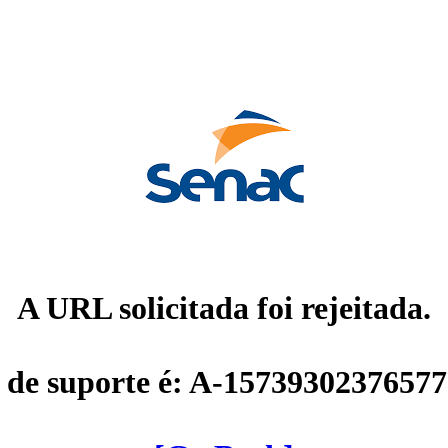
A URL solicitada foi rejeitada.
 de suporte é: A-1573930237657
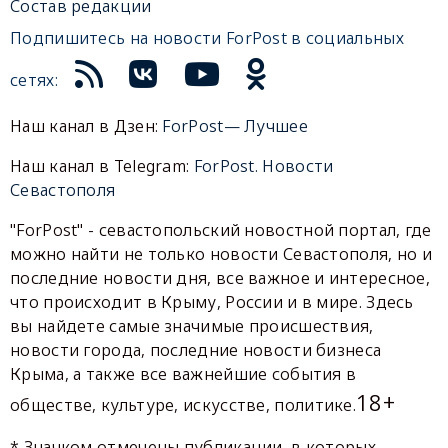
Состав редакции
Подпишитесь на новости ForPost в социальных
сетях:
Наш канал в Дзен:
ForPost— Лучшее
Наш канал в Telegram:
ForPost. Новости
Севастополя
"ForPost" - севастопольский новостной портал, где
можно найти не только новости Севастополя, но и
последние новости дня, все важное и интересное,
что происходит в Крыму, России и в мире. Здесь
вы найдете самые значимые происшествия,
новости города, последние новости бизнеса
Крыма, а также все важнейшие события в
18+
обществе, культуре, искусстве, политике.
* Значком отмечены публикации, в которых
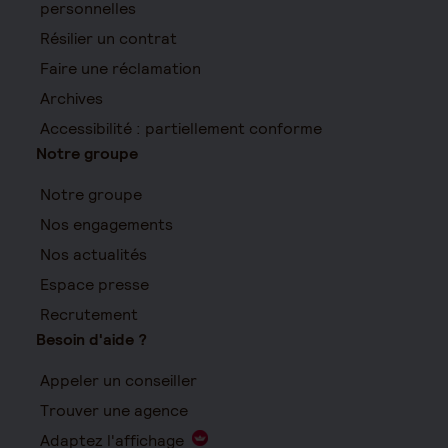
personnelles
Résilier un contrat
Faire une réclamation
Archives
Accessibilité : partiellement conforme
Notre groupe
Notre groupe
Nos engagements
Nos actualités
Espace presse
Recrutement
Besoin d'aide ?
Appeler un conseiller
Trouver une agence
Adaptez l'affichage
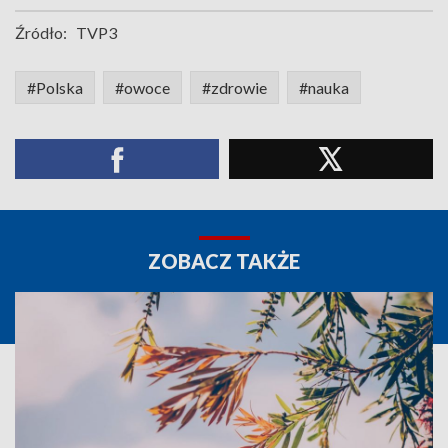
Źródło:
TVP3
#Polska
#owoce
#zdrowie
#nauka
ZOBACZ TAKŻE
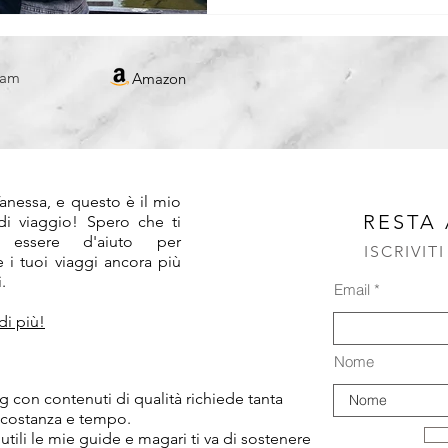
REPUBBLICA CECA
ram
Amazon
!
anessa, e questo è il mio
RESTA
 di viaggio! Spero che ti
 essere d'aiuto per
ISCRIVIT
 i tuoi viaggi ancora più
.
Email
di più!
Nome
 con contenuti di qualità richiede tanta
 costanza e tempo.
 utili le mie guide e magari ti va di sostenere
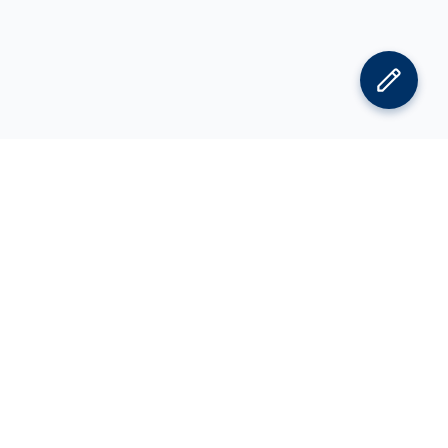
김박사넷 홈으로
김박사넷 유학교육 홈으로
PI
공지사항
광고 문의
제휴 문의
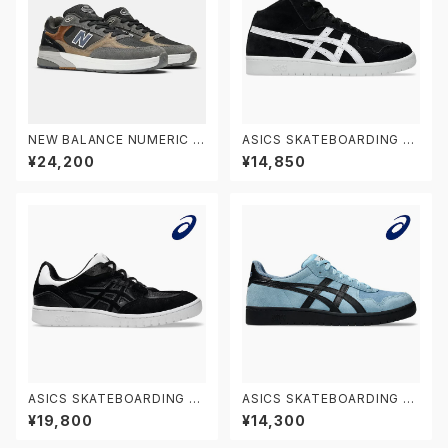
NEW BALANCE NUMERIC ニ
ASICS SKATEBOARDING JA
ューバランス ヌメリック アンドリ
PAN PRO MT 1201B033.00
¥24,200
¥14,850
ュー・レイノルズ 933 NM933
2 アシックス スケートボーディン
MLT
グ スケートボードシューズ ジャ
パン プロ ミドルカット
ASICS SKATEBOARDING G
ASICS SKATEBOARDING JA
EL-SPLYTE 1201A980.002
PAN PRO 1201A920.401 ア
¥19,800
¥14,300
アシックス スケートボーディング
シックス スケートボーディング
スケートボードシューズ ゲルス
スケートボードシューズ ジャパ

━━━

Make an exact copy of the lines from the one holding "REPUBBLICA CECA" through the end of the material, both ends included, and keep the pictures out of it.

● **TASK RESULT**
REPUBBLICA CECA
ram
Amazon
!
anessa, e questo è il mio
RESTA
 di viaggio! Spero che ti
 essere d'aiuto per
ISCRIVIT
 i tuoi viaggi ancora più
.
Email
di più!
Nome
 con contenuti di qualità richiede tanta
 costanza e tempo.
 utili le mie guide e magari ti va di sostenere
김박사넷 홈으로
김박사넷 유학교육 홈으로
PI
공지사항
광고 문의
제휴 문의
NEW BALANCE NUMERIC ニ
ASICS SKATEBOARDING JA
ューバランス ヌメリック アンドリ
PAN PRO MT 1201B033.00
¥24,200
¥14,850
ュー・レイノルズ 933 NM933
2 アシックス スケートボーディン
MLT
グ スケートボードシューズ ジャ
パン プロ ミドルカット
ASICS SKATEBOARDING G
ASICS SKATEBOARDING JA
EL-SPLYTE 1201A980.002
PAN PRO 1201A920.401 ア
¥19,800
¥14,300
アシックス スケートボーディング
シックス スケートボーディング
スケートボードシューズ ゲルス
スケートボードシューズ ジャパ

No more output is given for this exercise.